New Delhi: A day after the Chinese embassy asked the Indian media not to violate ‘One China’ policy, India on Monday asserted that a “free media” will report “issues as it sees fit”.
On Wednesday, Chinese embassy circulated a ‘letter’ to media personnel to remind them ahead of Taiwan’s national day that it should not use terminology that indicated that the island state had an independent existence.
During the weekly briefing on Thursday, India’s ministry of external affairs spokesperson Anurag Srivastava was asked for a response on the instructions sent by the Chinese embassy.

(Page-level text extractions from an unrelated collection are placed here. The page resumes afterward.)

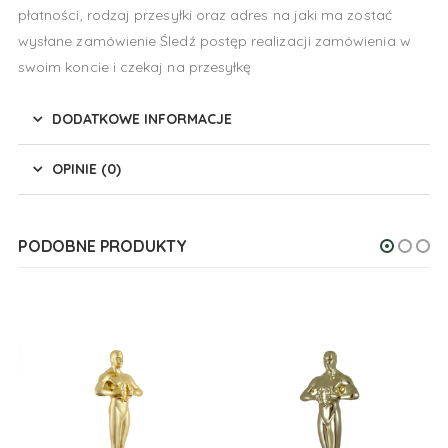
płatności, rodzaj przesyłki oraz adres na jaki ma zostać
wysłane zamówienie Śledź postęp realizacji zamówienia w
swoim koncie i czekaj na przesyłkę
DODATKOWE INFORMACJE
OPINIE (0)
PODOBNE PRODUKTY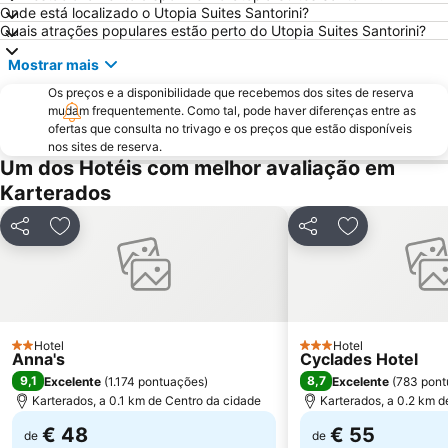
Onde está localizado o Utopia Suites Santorini?
Quais atrações populares estão perto do Utopia Suites Santorini?
Mostrar mais
Os preços e a disponibilidade que recebemos dos sites de reserva
mudam frequentemente. Como tal, pode haver diferenças entre as
ofertas que consulta no trivago e os preços que estão disponíveis
nos sites de reserva.
Um dos Hotéis com melhor avaliação em
Karterados
Partilhar
Adicionar aos favoritos
Partilhar
Adicionar aos
Hotel
Hotel
2 Estrelas
3 Estrelas
Anna's
Cyclades Hotel
9,1
8,7
Excelente
(
1.174 pontuações
)
Excelente
(
783 pont
Karterados, a 0.1 km de Centro da cidade
Karterados, a 0.2 km d
€ 48
€ 55
de
de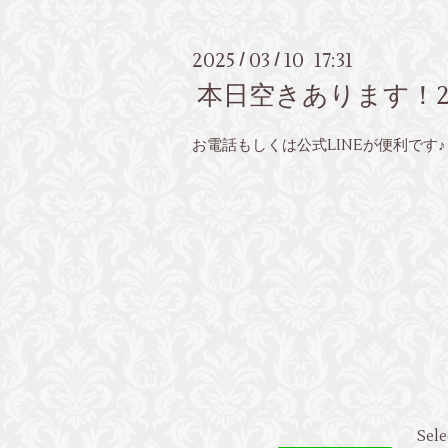
2025
03
10 17:31
/
/
本日空きあります！2
お電話もしくは公式LINEが便利です♪
Sele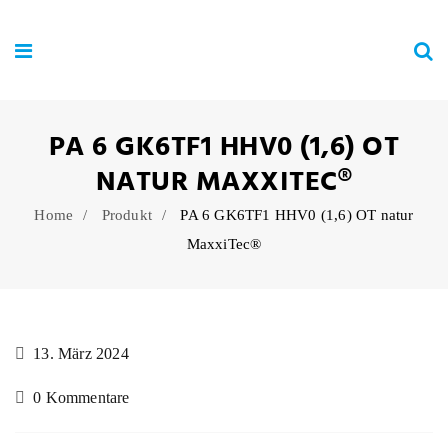
PA 6 GK6TF1 HHV0 (1,6) OT
NATUR MAXXITEC®
Home
Produkt
PA 6 GK6TF1 HHV0 (1,6) OT natur
MaxxiTec®
13. März 2024
0 Kommentare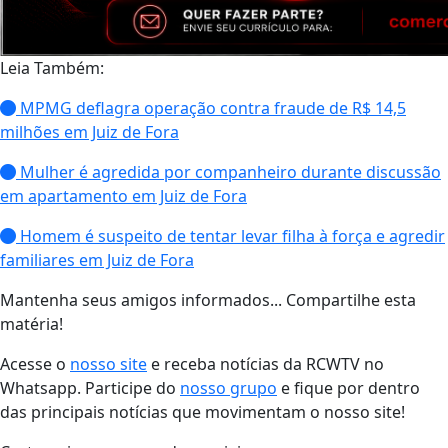
Leia Também:
MPMG deflagra operação contra fraude de R$ 14,5
milhões em Juiz de Fora
Mulher é agredida por companheiro durante discussão
em apartamento em Juiz de Fora
Homem é suspeito de tentar levar filha à força e agredir
familiares em Juiz de Fora
Mantenha seus amigos informados... Compartilhe esta
matéria!
Acesse o
nosso site
e receba notícias da RCWTV no
Whatsapp. Participe do
nosso grupo
e fique por dentro
das principais notícias que movimentam o nosso site!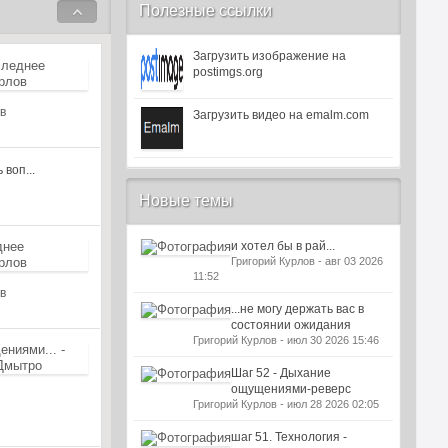
Полезные ссылки
Загрузить изображение на
postimgs.org
в
Загрузить видео на emalm.com
 воп...
Новые темы
и хотел бы в рай...
Григорий Курлов - авг 03 2026
11:52
в
...не могу держать вас в
состоянии ожидания
Григорий Курлов - июл 30 2026 15:46
Шаг 52 - Дыхание
ощущениями-реверс
Григорий Курлов - июл 28 2026 02:05
шаг 51. Технология -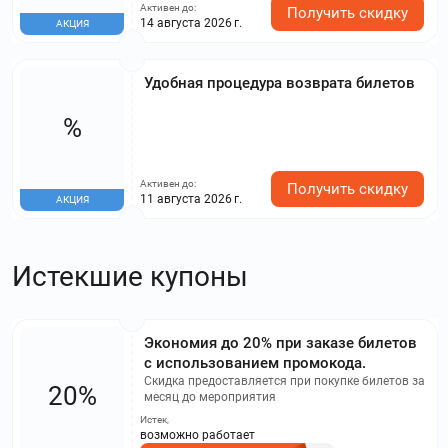
Активен до:
Получить скидку
14 августа 2026 г.
АКЦИЯ
Удобная процедура возврата билетов
%
Активен до:
Получить скидку
11 августа 2026 г.
АКЦИЯ
Истекшие купоны
Экономия до 20% при заказе билетов
с использованием промокода.
Скидка предоставляется при покупке билетов за
20%
месяц до мероприятия
Истек,
возможно работает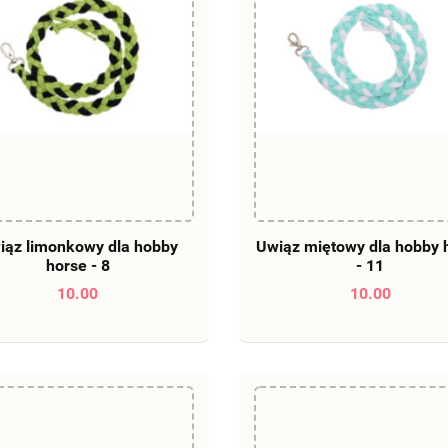
DO KOSZYKA
DO KOSZYKA
iąz limonkowy dla hobby
Uwiąz miętowy dla hobby 
horse - 8
- 11
10.00
10.00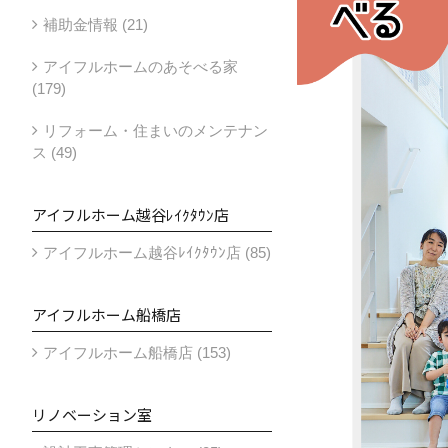
補助金情報 (21)
アイフルホームのあそべる家
(179)
リフォーム・住まいのメンテナン
ス (49)
アイフルホーム越谷ﾚｲｸﾀｳﾝ店
アイフルホーム越谷ﾚｲｸﾀｳﾝ店 (85)
アイフルホーム船橋店
アイフルホーム船橋店 (153)
リノベーション室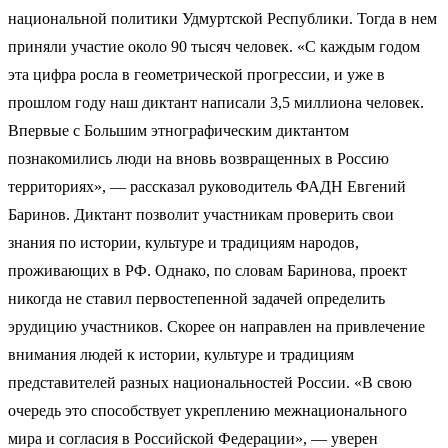
национальной политики Удмуртской Республики. Тогда в нем
приняли участие около 90 тысяч человек. «С каждым годом
эта цифра росла в геометрической прогрессии, и уже в
прошлом году наш диктант написали 3,5 миллиона человек.
Впервые с Большим этнографическим диктантом
познакомились люди на вновь возвращенных в Россию
территориях», — рассказал руководитель ФАДН Евгений
Баринов. Диктант позволит участникам проверить свои
знания по истории, культуре и традициям народов,
проживающих в РФ. Однако, по словам Баринова, проект
никогда не ставил первостепенной задачей определить
эрудицию участников. Скорее он направлен на привлечение
внимания людей к истории, культуре и традициям
представителей разных национальностей России. «В свою
очередь это способствует укреплению межнационального
мира и согласия в Российской Федерации», — уверен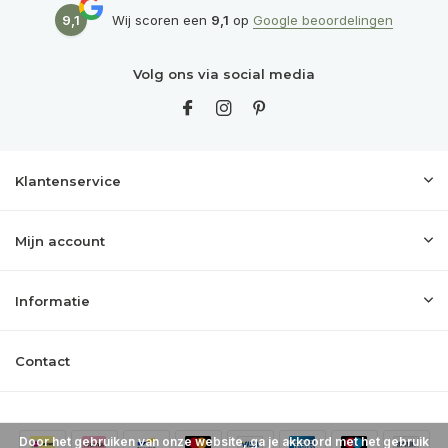
9,1
Wij scoren een
9,1
op
Google beoordelingen
Volg ons via social media
Klantenservice
Mijn account
Informatie
Contact
Door het gebruiken van onze website, ga je akkoord met het gebruik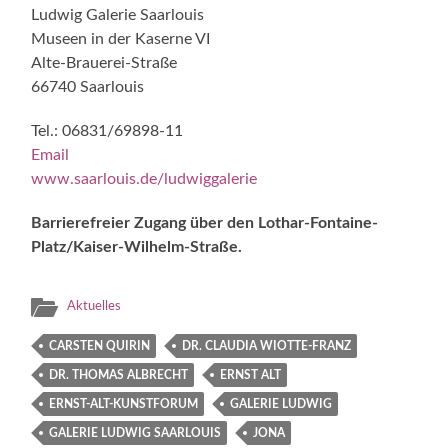
Ludwig Galerie Saarlouis
Museen in der Kaserne VI
Alte-Brauerei-Straße
66740 Saarlouis
Tel.: 06831/69898-11
Email
www.saarlouis.de/ludwiggalerie
Barrierefreier Zugang über den Lothar-Fontaine-
Platz/Kaiser-Wilhelm-Straße.
Aktuelles
CARSTEN QUIRIN
DR. CLAUDIA WIOTTE-FRANZ
DR. THOMAS ALBRECHT
ERNST ALT
ERNST-ALT-KUNSTFORUM
GALERIE LUDWIG
GALERIE LUDWIG SAARLOUIS
JONA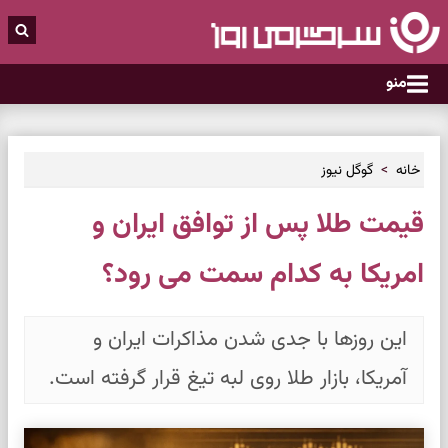
منو
خانه
گوگل نیوز
قیمت طلا پس از توافق ایران و
امریکا به کدام سمت می رود؟
این روزها با جدی شدن مذاکرات ایران و
آمریکا، بازار طلا روی لبه تیغ قرار گرفته است.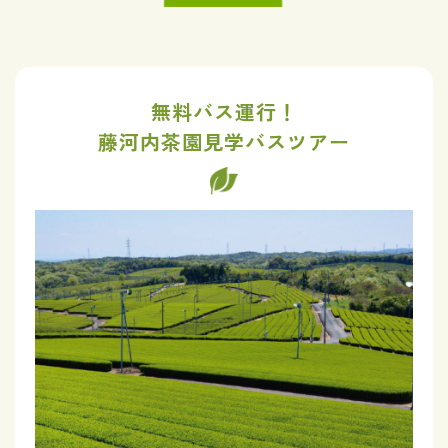
無料バス運行！
藤河内茶園見学バスツアー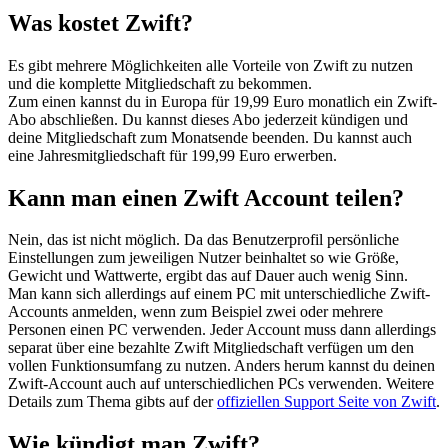
Was kostet Zwift?
Es gibt mehrere Möglichkeiten alle Vorteile von Zwift zu nutzen
und die komplette Mitgliedschaft zu bekommen.
Zum einen kannst du in Europa für 19,99 Euro monatlich ein Zwift-
Abo abschließen. Du kannst dieses Abo jederzeit kündigen und
deine Mitgliedschaft zum Monatsende beenden. Du kannst auch
eine Jahresmitgliedschaft für 199,99 Euro erwerben.
Kann man einen Zwift Account teilen?
Nein, das ist nicht möglich. Da das Benutzerprofil persönliche
Einstellungen zum jeweiligen Nutzer beinhaltet so wie Größe,
Gewicht und Wattwerte, ergibt das auf Dauer auch wenig Sinn.
Man kann sich allerdings auf einem PC mit unterschiedliche Zwift-
Accounts anmelden, wenn zum Beispiel zwei oder mehrere
Personen einen PC verwenden. Jeder Account muss dann allerdings
separat über eine bezahlte Zwift Mitgliedschaft verfügen um den
vollen Funktionsumfang zu nutzen. Anders herum kannst du deinen
Zwift-Account auch auf unterschiedlichen PCs verwenden. Weitere
Details zum Thema gibts auf der
offiziellen Support Seite von Zwift
.
Wie kündigt man Zwift?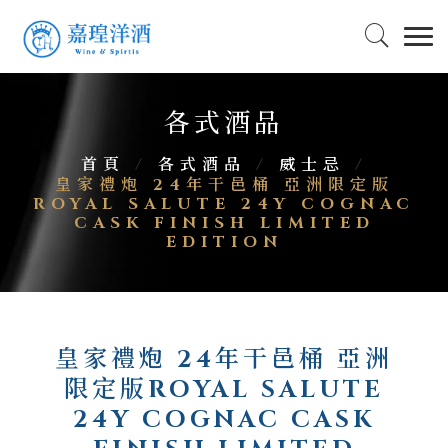
各式酒品
首頁
/
各式酒品
/
威士忌
/
皇家禮炮 24年干邑桶 亞洲限定版
ROYAL SALUTE 24Y COGNAC
CASK FINISH LIMITED
EDITION
皇家禮炮 24年干邑桶 亞洲
限定版ROYAL SALUTE
24Y COGNAC CASK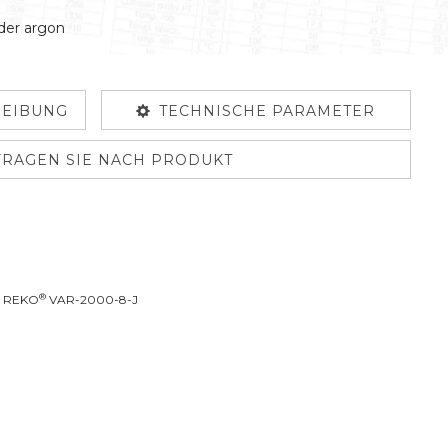
oder argon
EIBUNG
TECHNISCHE PARAMETER
FRAGEN SIE NACH PRODUKT
®
D REKO
VAR-2000-8-J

“There is a free media that reports on issues as it sees fit,” replied Srivastava. He didn’t reiterate India’s ‘one-China’ policy which does not officially recognise Taiwan and refers to Tibet as part of China.
In the letter, the Chinese embassy hoped that Indian media would “stick to Indian government’s position on Taiwan question”. “In particular, Taiwan shall not be referred to as a “country(nation)” or “Republic of China” or the leader of China’s Taiwan region as “President”, so as not to send the wrong signals to the general public,” it said. The missive stated that the note was being issued ahead of Taiwan’s national day that is marked for October 10.
India and China are currently involved in five-month-long military standoff at the border, which has still to be resolved. This stand-off has not only led to the first casualties at the border since 1975, but also resulted in the first shots being fired in decades. While talks continue to be held between the two sides, there are still no signs of full disengagement of troops at the Line of Actual Control.
The ministry of foreign affairs of Taiwan had tweeted that China was trying to “impose censorship” in India.
The Chinese embassy spokesperson responded, “One-China policy is international universal consensus & long-standing position of #Indian govt, which China appreciates.” “It’s wishful thinking to seek any “Taiwan independence”,” she added.
The spokesperson’s tweet is addressed to the ‘DPP authority’ – which refers to the ruling Democratic Progressive Party and is the usual term used by Beijing for Taiwan’s government.